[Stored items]
•••••

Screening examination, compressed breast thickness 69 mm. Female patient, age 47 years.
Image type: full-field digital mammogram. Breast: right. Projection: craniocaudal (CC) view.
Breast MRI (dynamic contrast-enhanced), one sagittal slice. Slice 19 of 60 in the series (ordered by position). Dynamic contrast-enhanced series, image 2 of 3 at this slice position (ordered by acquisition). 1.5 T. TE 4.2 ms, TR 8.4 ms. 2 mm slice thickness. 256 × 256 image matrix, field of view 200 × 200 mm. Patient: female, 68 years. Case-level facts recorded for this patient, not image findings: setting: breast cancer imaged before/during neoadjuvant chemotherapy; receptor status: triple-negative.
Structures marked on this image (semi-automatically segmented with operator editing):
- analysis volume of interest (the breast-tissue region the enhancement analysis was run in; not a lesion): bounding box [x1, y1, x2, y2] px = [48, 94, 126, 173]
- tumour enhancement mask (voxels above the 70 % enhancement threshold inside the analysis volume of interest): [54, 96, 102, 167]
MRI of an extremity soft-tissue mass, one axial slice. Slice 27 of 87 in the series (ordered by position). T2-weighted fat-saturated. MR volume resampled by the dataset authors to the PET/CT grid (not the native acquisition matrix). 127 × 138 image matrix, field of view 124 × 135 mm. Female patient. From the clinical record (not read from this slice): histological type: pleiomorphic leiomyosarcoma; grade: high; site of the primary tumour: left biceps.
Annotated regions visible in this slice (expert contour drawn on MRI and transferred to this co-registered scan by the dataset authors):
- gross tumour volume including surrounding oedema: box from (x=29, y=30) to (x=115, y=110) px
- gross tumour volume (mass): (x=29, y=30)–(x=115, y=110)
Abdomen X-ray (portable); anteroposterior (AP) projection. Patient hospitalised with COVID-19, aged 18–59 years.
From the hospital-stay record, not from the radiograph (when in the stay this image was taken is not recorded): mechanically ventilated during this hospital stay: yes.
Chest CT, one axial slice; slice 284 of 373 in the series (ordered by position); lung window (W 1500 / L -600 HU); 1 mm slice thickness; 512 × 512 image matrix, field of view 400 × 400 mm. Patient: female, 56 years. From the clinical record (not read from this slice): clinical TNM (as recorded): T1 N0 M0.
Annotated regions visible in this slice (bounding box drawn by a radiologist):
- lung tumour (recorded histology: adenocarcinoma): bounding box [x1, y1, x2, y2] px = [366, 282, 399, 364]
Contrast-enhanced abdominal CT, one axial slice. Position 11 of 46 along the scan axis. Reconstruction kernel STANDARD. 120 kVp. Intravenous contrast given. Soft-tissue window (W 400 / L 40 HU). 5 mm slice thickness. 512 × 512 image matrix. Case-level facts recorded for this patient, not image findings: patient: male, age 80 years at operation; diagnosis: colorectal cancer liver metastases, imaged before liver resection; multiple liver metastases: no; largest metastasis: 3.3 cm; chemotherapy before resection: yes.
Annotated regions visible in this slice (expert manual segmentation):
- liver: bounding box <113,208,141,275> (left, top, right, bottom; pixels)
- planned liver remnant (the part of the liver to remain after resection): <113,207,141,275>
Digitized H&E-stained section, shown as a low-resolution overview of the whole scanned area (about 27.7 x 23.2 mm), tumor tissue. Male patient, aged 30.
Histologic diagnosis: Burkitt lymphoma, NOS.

•••••

[WHAT IS REQUIRED] Exact duplication is required for the lines above, from the line that contains "Breast MRI (dynamic" to the line that contains "MRI of an extremity", inclusive; omit all others.

[REPLY]
Breast MRI (dynamic contrast-enhanced), one sagittal slice. Slice 19 of 60 in the series (ordered by position). Dynamic contrast-enhanced series, image 2 of 3 at this slice position (ordered by acquisition). 1.5 T. TE 4.2 ms, TR 8.4 ms. 2 mm slice thickness. 256 × 256 image matrix, field of view 200 × 200 mm. Patient: female, 68 years. Case-level facts recorded for this patient, not image findings: setting: breast cancer imaged before/during neoadjuvant chemotherapy; receptor status: triple-negative.
Structures marked on this image (semi-automatically segmented with operator editing):
- analysis volume of interest (the breast-tissue region the enhancement analysis was run in; not a lesion): bounding box [x1, y1, x2, y2] px = [48, 94, 126, 173]
- tumour enhancement mask (voxels above the 70 % enhancement threshold inside the analysis volume of interest): [54, 96, 102, 167]
MRI of an extremity soft-tissue mass, one axial slice. Slice 27 of 87 in the series (ordered by position). T2-weighted fat-saturated. MR volume resampled by the dataset authors to the PET/CT grid (not the native acquisition matrix). 127 × 138 image matrix, field of view 124 × 135 mm. Female patient. From the clinical record (not read from this slice): histological type: pleiomorphic leiomyosarcoma; grade: high; site of the primary tumour: left biceps.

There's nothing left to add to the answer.